__ACTIVITIES__:
[a] According to the Al Wasl project text, how many projectors did the experience at Al Wasl Plaza use?
[b] In the Al Wasl project text, turn the paragraph beginning "Whenever a developer made and submitted a change" into a short list that keeps its main facts.
[c] Please go on with the Al Wasl project text, starting right after its final sentence.

The challenges in action
Now that we’ve gone through the overall pipeline and the challenges involved, it might help to look at those challenges in context. To do that, we’ll give you a bit of a rundown of a project where we faced all of these challenges in one way or another.
In the lead up to Dubai World Expo, S1T2 was commissioned to design, develop and deploy the world’s largest immersive interactive experience at the stunning Al Wasl Plaza. The experience, “Become a Guardian of Al Wasl”, was unique in its ambition to be not only immersive but interactive at a massive scale – a canvas of over 25,000 square metres with 252 projectors.
So, how did it work? You’d set up to a custom-designed interaction pod where you would scan your face and personalise your own digital avatar. That avatar would then soar from your pod up into the huge projection dome above, interacting in real-time with the virtual environment and other people’s digital avatars. And then, as a memento of your experience, you would then be emailed a souvenir video.
Getting a project of this scale up and running – and keeping it running – required a solid system architecture that looked something like this:
Diagrams are all well and good, but let’s take a moment to unpack some of the details.
First up, the Central Control Unit – aka a rack of servers that route and store information between all the other modules of the system. Andrew will talk more about this soon, as it opened up a whole other pile of problems to solve. That said, using a centralised web server allowed us to introduce redundancy, and standardise the way our project communicated.
Next there were the nine interaction kiosks, each including a Windows machine hooked up to a large TV screen, and a Windows tablet for interaction. Not too much to discuss here.
Then there was the souvenir system, built out of a scalable amount of Windows machines that could render out the souvenir videos and send them to some AWS infrastructure before emailing them out to audience members. And finally there’s the Dome Render System, which was directly connected to the Disguise renderstream and the sound desk for the dome.
As you can see, there were a lot of different things happening on the network. So we needed to implement a system so that we could easily test, deploy and manage software and hardware. Which is where DevOps and SysOps come back in.
At a high level, our process was broken up into two stages. First was our development pipeline, where we would develop and test changes in the office. Then we had a deployment pipeline, where we would deploy builds and retest them onsite.
So, if we start with that first stage, it looked a little something like this:
Whenever a developer made and submitted a change to source control, that action triggered a build job on our build server. This would then be dispatched to our build machines in the office to build as an Unreal project. If that build failed, the process was aborted and we would get a Discord notification containing the build logs, allowing us to troubleshoot the issue.
If all went well, the build would be deployed into our in-office testing environment. Here we set up a series of automated procedures to stress-test the build. If any of those tests failed, the process would be aborted and we would get a Discord notification with the test logs.
Otherwise, the build would be uploaded to an S3 bucket for archiving. At this point, a message would be posted to Discord containing a download link for the build. Then we would perform manual QA to test and validate the different test cases for the project.
It’s worth noting that with these large scale projects, it’s not really feasible to have a testing environment that is 1:1 with production. So our test setup is generally just a close approximation or a scaled down version of what would be on-site.

__ENTRIES SHOWN__:
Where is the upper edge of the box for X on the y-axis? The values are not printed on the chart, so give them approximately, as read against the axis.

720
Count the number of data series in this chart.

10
---
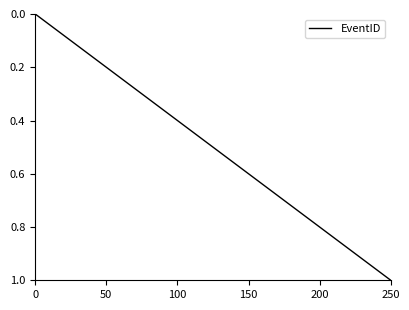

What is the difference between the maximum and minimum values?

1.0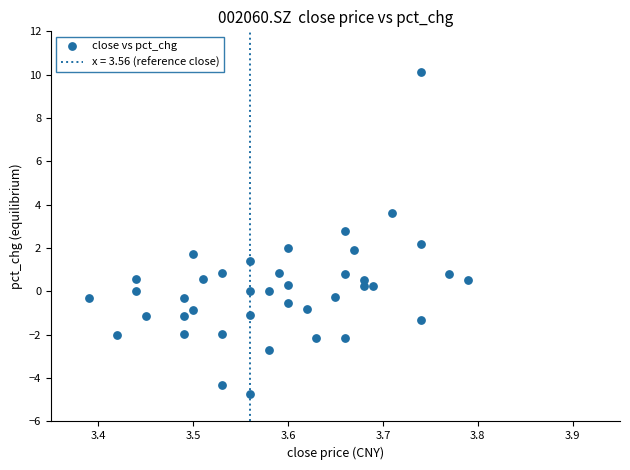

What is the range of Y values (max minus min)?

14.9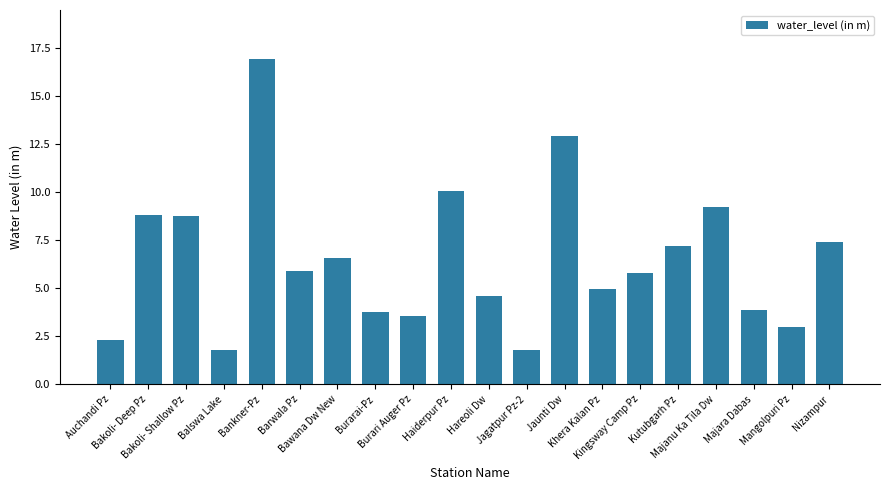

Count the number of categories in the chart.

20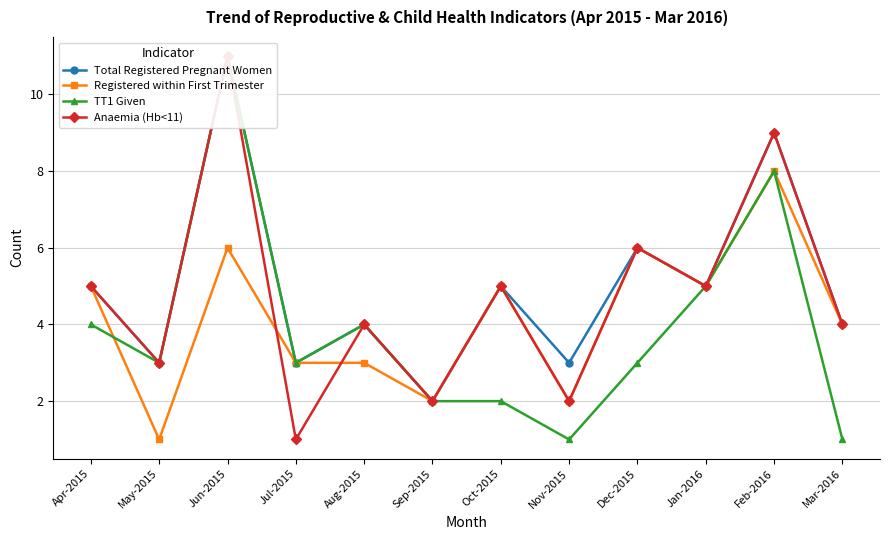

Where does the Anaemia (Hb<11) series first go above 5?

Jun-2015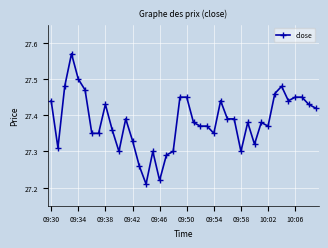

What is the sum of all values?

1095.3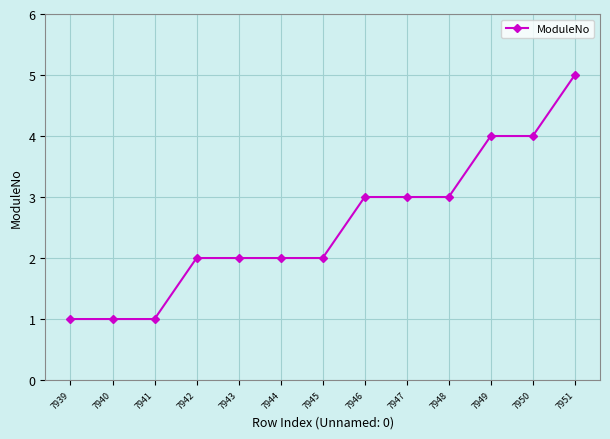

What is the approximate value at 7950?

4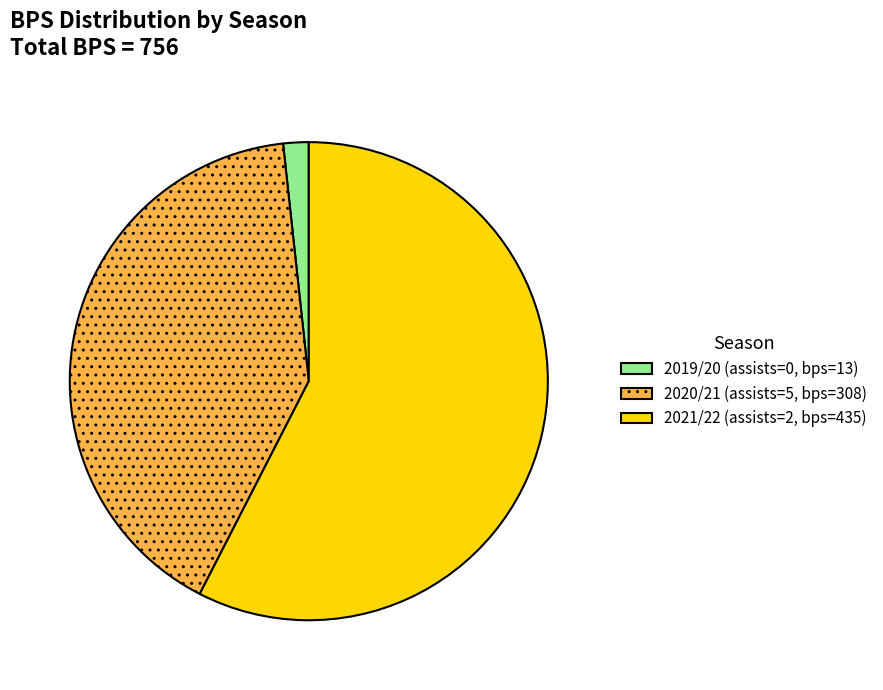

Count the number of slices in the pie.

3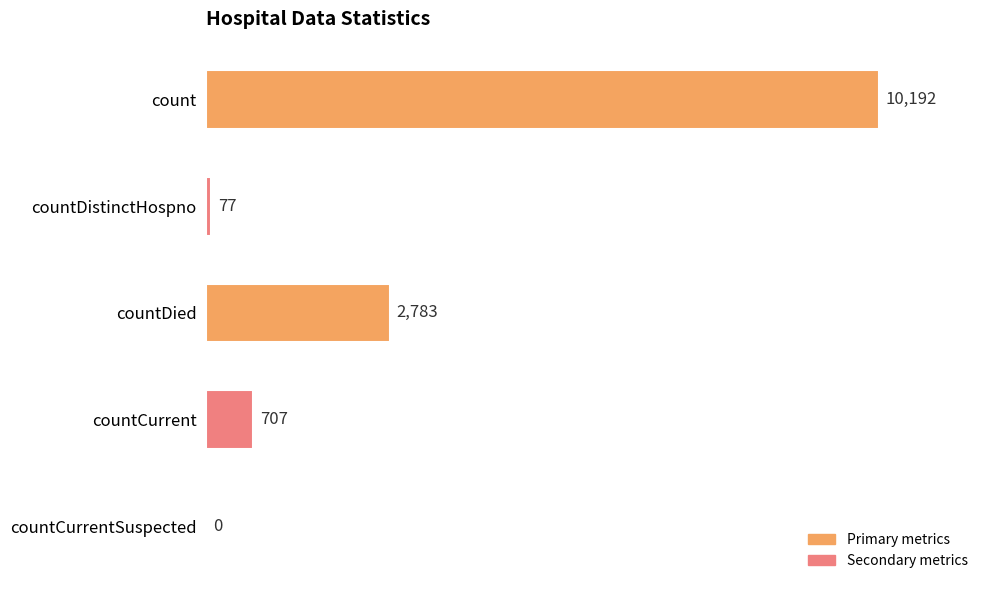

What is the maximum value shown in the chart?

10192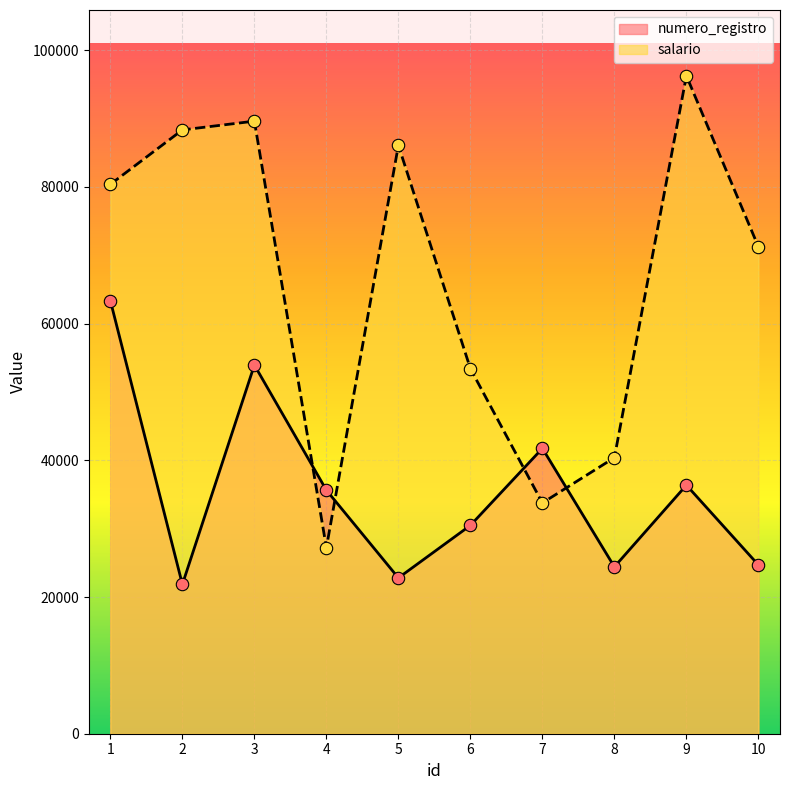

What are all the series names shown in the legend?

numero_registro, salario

__RESPONSES PER TASK__:
[a] 252 projectors.

[b]
- A developer's change submitted to source control triggered a build job on the build server.
- The job was dispatched to the office build machines to build as an Unreal project.
- If the build failed, the process was aborted and a Discord notification with the build logs was sent for troubleshooting.

[c]
Anyway, if a build passes through this process successfully, it’s ready to move to the next stage.
That next stage is our onsite pipeline, which for World Expo looked like this:
First up the approved build would be downloaded to our setup onsite and deployed to all of the relevant production computers. Automated tests would be run again, with results collected for manual review. If all went well, we would perform another round of QA to retest all of the test cases and make sure everything was working smoothly.
This second QA round was very important because it’s the only time we can test with all of the production systems. We also needed to make sure that our software worked as expected in the unstable production environment. There are lots of issues that won’t show up in a controlled testing environment, so this is an opportunity to find non-software issues and address them.
The challenges we faced
We’ve gone through the systems and pipelines involved in bringing a live environment interactive experience like “Become a Guardian of Al Wasl” to life. Which means we can go back to the challenges Nat talked about, and look at how they manifested in this project.
- Automated building: We needed to deploy new builds to multiple computers that were located very far apart.
- Automated testing: We needed instant feedback as soon as anything was committed, so that we would know if a commit had broken anything before we moved to physical testing.
- Automated operations: We needed to manage over 30 computers to startup, shutdown and initiate crash recovery without the need for manual management.
- Decentralised/non-distributed data: We needed to store/manipulate avatar data across clients, and distribute this data for use across three different Unreal projects.
- Non-standard comms layer: We needed our 3 Unreal projects to talk to each other, and a way for third parties to integrate into the system (lighting and sound was cued and updated depending on avatar customisation).
- Scalability: We needed to have lots of Unreal clients – up to 24 Unreal instances running, with 18 user-facing devices, and 4 computers rendering what was seen on the dome. And a scalable amount of computers rendering souvenirs for users.
- Redundancy: We needed redundancy on every system so that the show would run without fail for 6 months under extreme weather conditions (35 degree heat, dust storms).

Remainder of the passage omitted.